By John Schaffner
The leadership crisis in the Atlanta Public Schools appears near a resolution, following a court-negotiated re-election of top positions on the Board of Education and the coming departure of the school system’s superintendent.
Meanwhile, the cheating scandal involving 58 Atlanta elementary and middle schools and test scores on the Criterion-Referenced Competency Tests is headed for a full-blown criminal investigation.
Fulton County District Attorney Paul Howard on Nov. 30 appointed former State Attorney General Mike Bowers and former DeKalb District Attorney Bob Wilson as special assistant district attorneys and prosecutors in the DA’s office.
At a press conference, Howard said that Bowers and Wilson, who were appointed in August by Gov. Sonny Perdue to be special investigators, have “presented my office with clear-cut, direct, eye-witnessed evidence” that student tests improperly were altered by Atlanta Public School employees,
“It is now our duty to determine the extent of this wrongdoing and decide in which cases criminal prosecution may be appropriate,” Howard added. “If it was just one person, I don’t think we’d be doing this today.”

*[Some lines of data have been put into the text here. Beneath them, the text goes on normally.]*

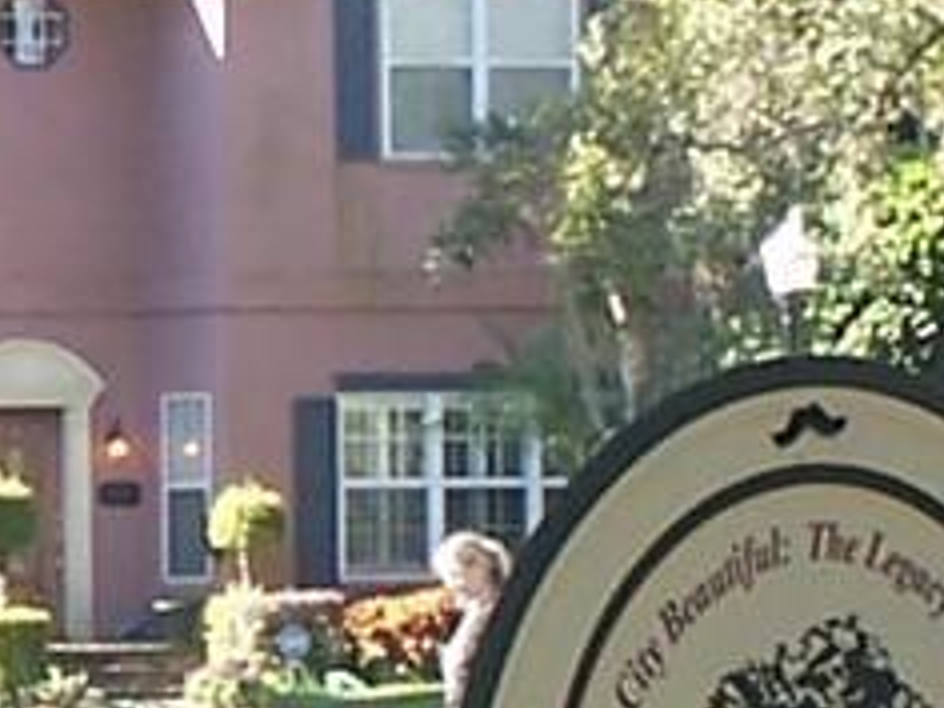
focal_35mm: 636
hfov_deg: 3.1
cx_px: -968
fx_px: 17344
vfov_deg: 2.3
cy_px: 360
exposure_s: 1/125
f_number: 3.2
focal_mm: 15.6
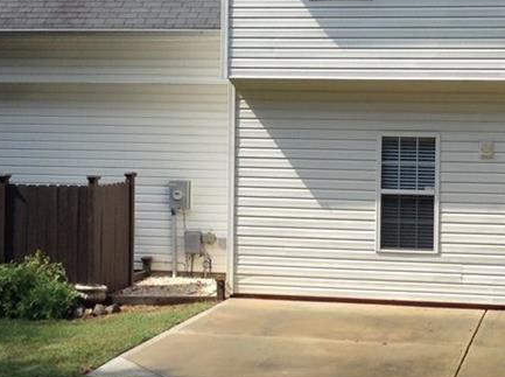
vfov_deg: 18.8
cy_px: 148
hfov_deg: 24.8
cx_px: 385
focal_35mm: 78
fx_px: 1136
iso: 25
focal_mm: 3.3
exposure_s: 1/604
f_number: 2.4
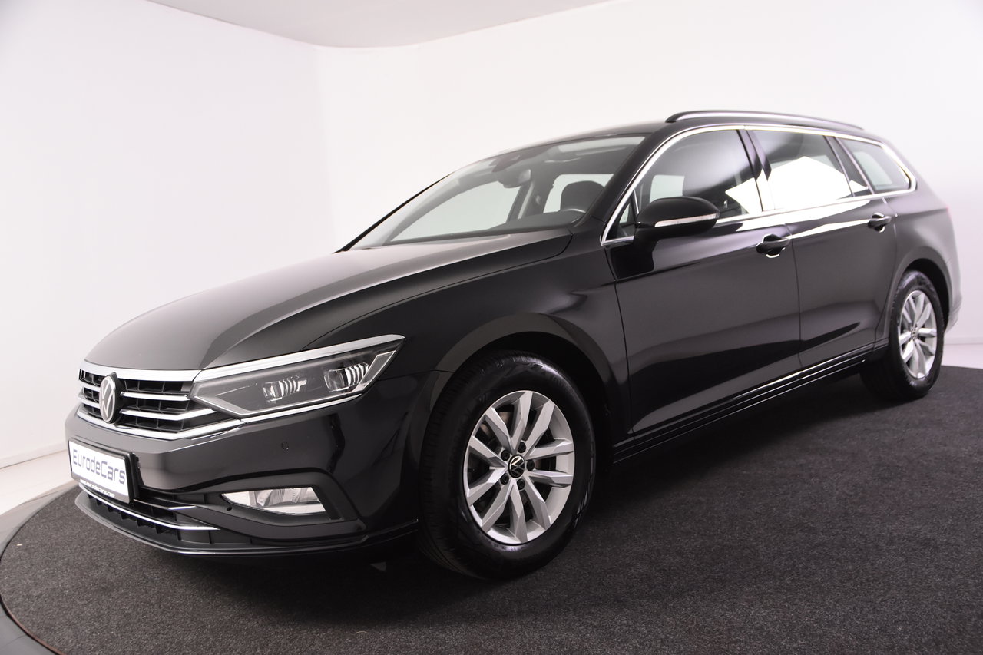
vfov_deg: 40.0
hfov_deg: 57.2
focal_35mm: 33
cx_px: 492
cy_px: 328
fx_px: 901
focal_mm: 22
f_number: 4
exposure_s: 1/60
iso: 1600
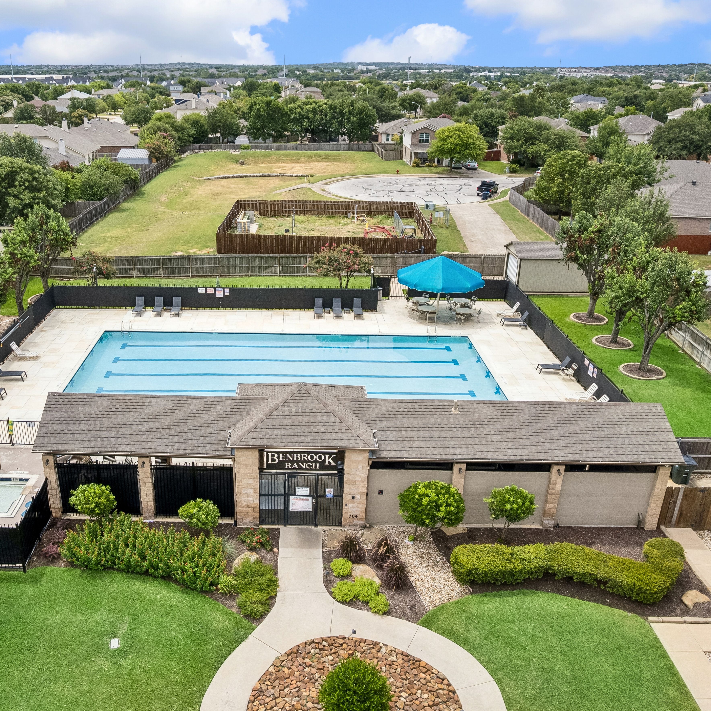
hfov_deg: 55.1
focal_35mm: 29
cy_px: 360
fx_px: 674
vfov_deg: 55.6
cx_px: 276
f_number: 2.8
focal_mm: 8.4
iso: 140
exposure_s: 1/2500
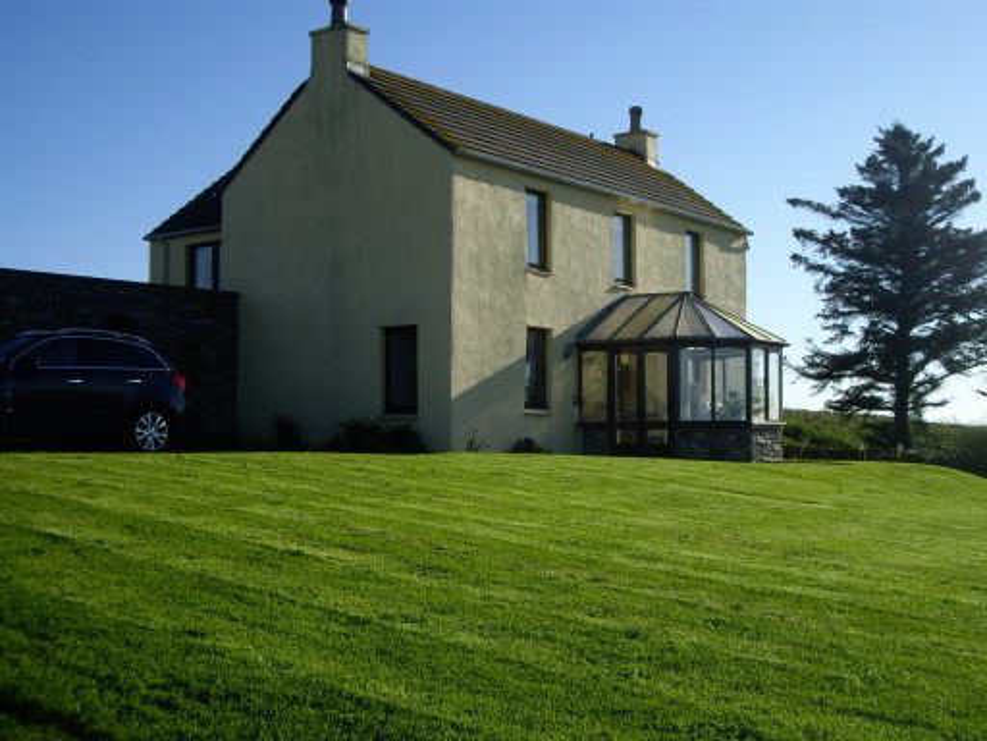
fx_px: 1340
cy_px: 370
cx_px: 494
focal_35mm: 47
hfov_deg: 40.4
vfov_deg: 30.9
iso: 50
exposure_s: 1/320
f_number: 4.8
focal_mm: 7.6
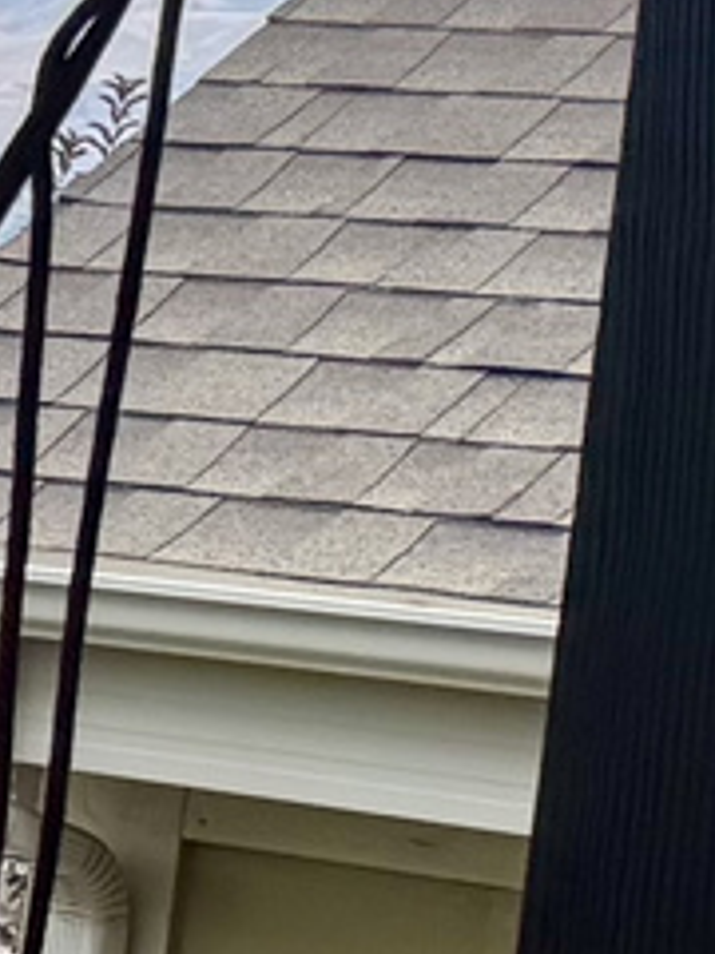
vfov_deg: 9.6
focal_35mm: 205
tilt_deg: -8.2
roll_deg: -2.2
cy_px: 890
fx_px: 5646
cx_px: -3245
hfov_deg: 5.2
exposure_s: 1/1585
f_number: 1.78
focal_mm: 6.76
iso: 100
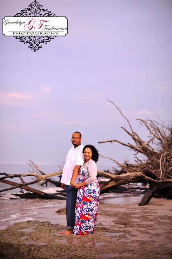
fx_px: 359
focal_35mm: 50
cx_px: 86
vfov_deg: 39.6
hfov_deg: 26.9
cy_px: 130
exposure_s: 1/640
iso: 125
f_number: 1.8
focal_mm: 50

Howard also said he may impanel a special investigative grand jury to help with the probe. This would also allow prosecutors to seek formal charges.
Meanwhile, a session with a Superior Court Judge John Goger and the members of the Atlanta School Board on Nov. 23 led to the re-election of the board’s chairman Khaatim Sheerer El and a new vice chairwoman Cicely Harsch-Kinnane who came from a four-member minority block on the board.
The events cap activity and politicking that has disrupted the board for months.
Beverly Hall, superintendent of schools, announced Nov. 20 she would not seek a new contract for the school’s top administrative position after the current school year June 30.
APS has said it would fully cooperate with all state investigators, including the GBI. Hall has said in the past that she welcomes the investigation.
J. Tom Morgan, former district attorney for DeKalb County and outside counsel for APS on the CRCT investigation issued a statement the afternoon of Nov. 30 stating:
“Atlanta Public Schools will cooperate fully and completely with the Fulton County District Attorney’s office, just as the school system has done with the state investigation,” Morgan’s statement said.
“Hall has repeatedly demanded that every employee cooperate with investigators or face termination. If any employees violated criminal laws during the course of their employment with the Atlanta Public Schools, they should be prosecuted. Hall believes strongly that such prosecutions are in the interest of the community at large, and especially in the interest of school children who may have been harmed by these actions.
“If Atlanta Public Schools has reasonable evidence that someone has violated an ethical standard required of all our educators, the superintendent will immediately move to terminate that individual’s contract, without waiting for criminal prosecution.”
The Atlanta Journal-Constitution, quoting an unnamed source, said “numerous” school district employees had confessed to knowledge of the cheating.
Meanwhile, the board has had its own internal struggles. In September, the five-member majority elected a new chair and vice chair after a series of board policy changes.
The four-member minority on the board countered by filing a lawsuit challenging the legality of the election.
The resolution of the lawsuit ended in a four-hour session behind closed doors with Goger Nov. 23.
All members of the school board agreed that the current chairman, El, and vice chair Yolanda Johnson would resign and that replacements would be elected later that day based on a compromise: one from the five-member board majority and one from the four-member minority on the board that brought the lawsuit.
El was re-elected as chair. Members then nominated both Harsch-Kinnane and Reuben McDaniel—two of the board’s four–member minority—to be vice chair. The board eventually appointed Harsch-Kinnane by a 5-3 vote.
The board minority had filed the lawsuit Oct. 28 seeking to overturn the actions of the majority that resulted in unseating board chair LaChandra Butler Burks and vice chair Harsch-Kinnane and replacing them with El as chair and Johnson as vice chair
The stated catalyst for the board split was the way the superintendent and some board members were handling the test score cheating scandal and the lack of transparency associated with that.
School board members Nancy Meister, Brenda Muhammad and Courtney English were the three other members, along with El and Johnson, voted as the majority block.
In addition to Burks and Harsch-Kinnane, the minority included McDaniel and Emmett Johnson.
The question of the legitimacy of the way the board leadership was changed had raised questions about the board’s ability to effectively run the school system.